The Influence of pelvic-belt design on backpack stability in mountain-biking
Keywords:mountain biking; IMU; backpack wobbling; pelvic belt; comfort
The pelvic belt is a common feature amongst modern bike backpacks and is attributed to provide backpack stability. In order to develop functional belts, backpack manufacturers must understand the effects of belt properties on stability and comfort. The goals of this study were to compare the effect of different pelvic belt designs on backpack stability in mountain biking, to test the potential of innovative roll-up belts and to derive findings for further backpack development.
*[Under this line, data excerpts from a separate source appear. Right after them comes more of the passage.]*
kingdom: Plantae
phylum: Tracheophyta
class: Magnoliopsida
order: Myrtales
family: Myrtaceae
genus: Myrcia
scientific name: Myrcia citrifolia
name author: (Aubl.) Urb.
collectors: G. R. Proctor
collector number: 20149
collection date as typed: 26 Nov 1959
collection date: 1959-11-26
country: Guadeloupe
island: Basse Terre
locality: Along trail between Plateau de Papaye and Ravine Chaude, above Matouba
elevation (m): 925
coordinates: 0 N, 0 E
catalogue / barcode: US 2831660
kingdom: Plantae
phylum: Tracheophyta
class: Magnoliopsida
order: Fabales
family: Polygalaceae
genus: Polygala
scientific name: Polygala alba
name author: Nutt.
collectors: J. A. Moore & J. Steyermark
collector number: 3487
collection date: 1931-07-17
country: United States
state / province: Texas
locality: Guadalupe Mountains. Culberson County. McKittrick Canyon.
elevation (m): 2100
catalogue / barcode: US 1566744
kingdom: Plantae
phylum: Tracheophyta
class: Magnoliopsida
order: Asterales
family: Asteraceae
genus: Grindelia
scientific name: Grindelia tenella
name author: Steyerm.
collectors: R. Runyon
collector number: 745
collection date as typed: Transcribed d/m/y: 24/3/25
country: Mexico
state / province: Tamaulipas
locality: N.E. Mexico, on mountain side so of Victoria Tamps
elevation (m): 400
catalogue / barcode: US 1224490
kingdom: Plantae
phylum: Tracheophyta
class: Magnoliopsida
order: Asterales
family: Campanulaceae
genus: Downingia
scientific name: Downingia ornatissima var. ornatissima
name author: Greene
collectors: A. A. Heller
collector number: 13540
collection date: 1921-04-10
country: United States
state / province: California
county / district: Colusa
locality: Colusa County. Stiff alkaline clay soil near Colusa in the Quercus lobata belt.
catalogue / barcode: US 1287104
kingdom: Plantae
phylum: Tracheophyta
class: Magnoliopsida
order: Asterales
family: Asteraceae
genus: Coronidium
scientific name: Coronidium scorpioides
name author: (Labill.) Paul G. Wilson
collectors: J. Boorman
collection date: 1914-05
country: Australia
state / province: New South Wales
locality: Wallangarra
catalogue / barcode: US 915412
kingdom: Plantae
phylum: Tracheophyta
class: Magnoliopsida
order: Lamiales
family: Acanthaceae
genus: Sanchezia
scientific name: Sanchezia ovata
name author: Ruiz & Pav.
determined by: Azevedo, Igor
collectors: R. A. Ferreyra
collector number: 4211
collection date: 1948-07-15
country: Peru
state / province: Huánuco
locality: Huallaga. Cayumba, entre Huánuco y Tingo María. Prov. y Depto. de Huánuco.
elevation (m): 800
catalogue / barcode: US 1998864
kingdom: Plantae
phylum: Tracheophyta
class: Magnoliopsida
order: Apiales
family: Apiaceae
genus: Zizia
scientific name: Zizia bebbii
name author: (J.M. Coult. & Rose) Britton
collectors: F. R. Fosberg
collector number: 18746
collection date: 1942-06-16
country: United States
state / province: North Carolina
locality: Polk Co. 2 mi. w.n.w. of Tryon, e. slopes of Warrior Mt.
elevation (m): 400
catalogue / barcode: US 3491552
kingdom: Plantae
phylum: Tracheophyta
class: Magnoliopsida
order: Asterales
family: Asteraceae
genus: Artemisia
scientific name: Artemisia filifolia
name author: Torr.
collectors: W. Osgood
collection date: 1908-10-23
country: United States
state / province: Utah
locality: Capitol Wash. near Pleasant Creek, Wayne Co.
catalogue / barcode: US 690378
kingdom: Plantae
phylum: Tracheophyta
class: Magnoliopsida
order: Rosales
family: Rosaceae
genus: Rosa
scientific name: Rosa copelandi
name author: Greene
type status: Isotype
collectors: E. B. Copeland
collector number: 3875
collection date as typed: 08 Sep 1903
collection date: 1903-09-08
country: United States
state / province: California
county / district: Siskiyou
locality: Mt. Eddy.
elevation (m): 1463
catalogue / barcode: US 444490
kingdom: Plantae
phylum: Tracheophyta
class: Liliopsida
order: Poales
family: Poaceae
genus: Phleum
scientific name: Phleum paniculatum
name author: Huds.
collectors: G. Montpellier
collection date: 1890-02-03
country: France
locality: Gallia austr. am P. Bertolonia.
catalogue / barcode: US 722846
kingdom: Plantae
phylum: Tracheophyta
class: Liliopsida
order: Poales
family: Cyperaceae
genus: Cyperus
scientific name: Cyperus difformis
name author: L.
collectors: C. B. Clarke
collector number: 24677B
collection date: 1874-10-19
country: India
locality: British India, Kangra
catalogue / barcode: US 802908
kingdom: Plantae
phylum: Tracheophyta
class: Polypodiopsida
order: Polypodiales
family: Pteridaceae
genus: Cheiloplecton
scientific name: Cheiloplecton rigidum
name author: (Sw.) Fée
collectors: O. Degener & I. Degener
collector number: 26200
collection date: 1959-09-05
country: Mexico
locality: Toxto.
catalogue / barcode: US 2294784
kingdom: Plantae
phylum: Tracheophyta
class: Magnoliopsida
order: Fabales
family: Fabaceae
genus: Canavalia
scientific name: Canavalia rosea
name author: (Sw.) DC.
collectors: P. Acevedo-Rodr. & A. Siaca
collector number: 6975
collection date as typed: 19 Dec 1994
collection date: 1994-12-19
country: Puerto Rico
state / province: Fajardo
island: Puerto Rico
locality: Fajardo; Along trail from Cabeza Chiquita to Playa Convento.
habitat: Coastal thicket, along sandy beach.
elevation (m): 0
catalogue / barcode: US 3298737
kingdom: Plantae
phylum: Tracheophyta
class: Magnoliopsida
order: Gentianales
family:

The backpack stability of 5 different belt conditions (conventional belt, elastic band, seat-belt and 2 spring balancer conditions) was tested with 11 male recreational cyclists, biking over an uneven ramp. Acceleration data from 4 IMUs placed on the rider (C7, SACRUM) and inside the backpack (TOP, BOTTOM) were used to calculate the respective backpack wobbling (BPW) of the lower and upper region. Subjective feedback was provided with a standardized questionnaire. The only significant differences between the belts were found for the BPW at the bottom region. The conventional belt had significantly smaller BPW values than all other belts. Comparing the roll-up belts, the seat-belt showed significantly lower BPW than the spring balancer. However, a low overall comfort caused by continuous abdominal compression was reported. No differences were found between the two spring forces, highlighting the importance of both belt tension and friction for backpack stability. If further improved roll-up belts could be an innovative feature for bike backpacks.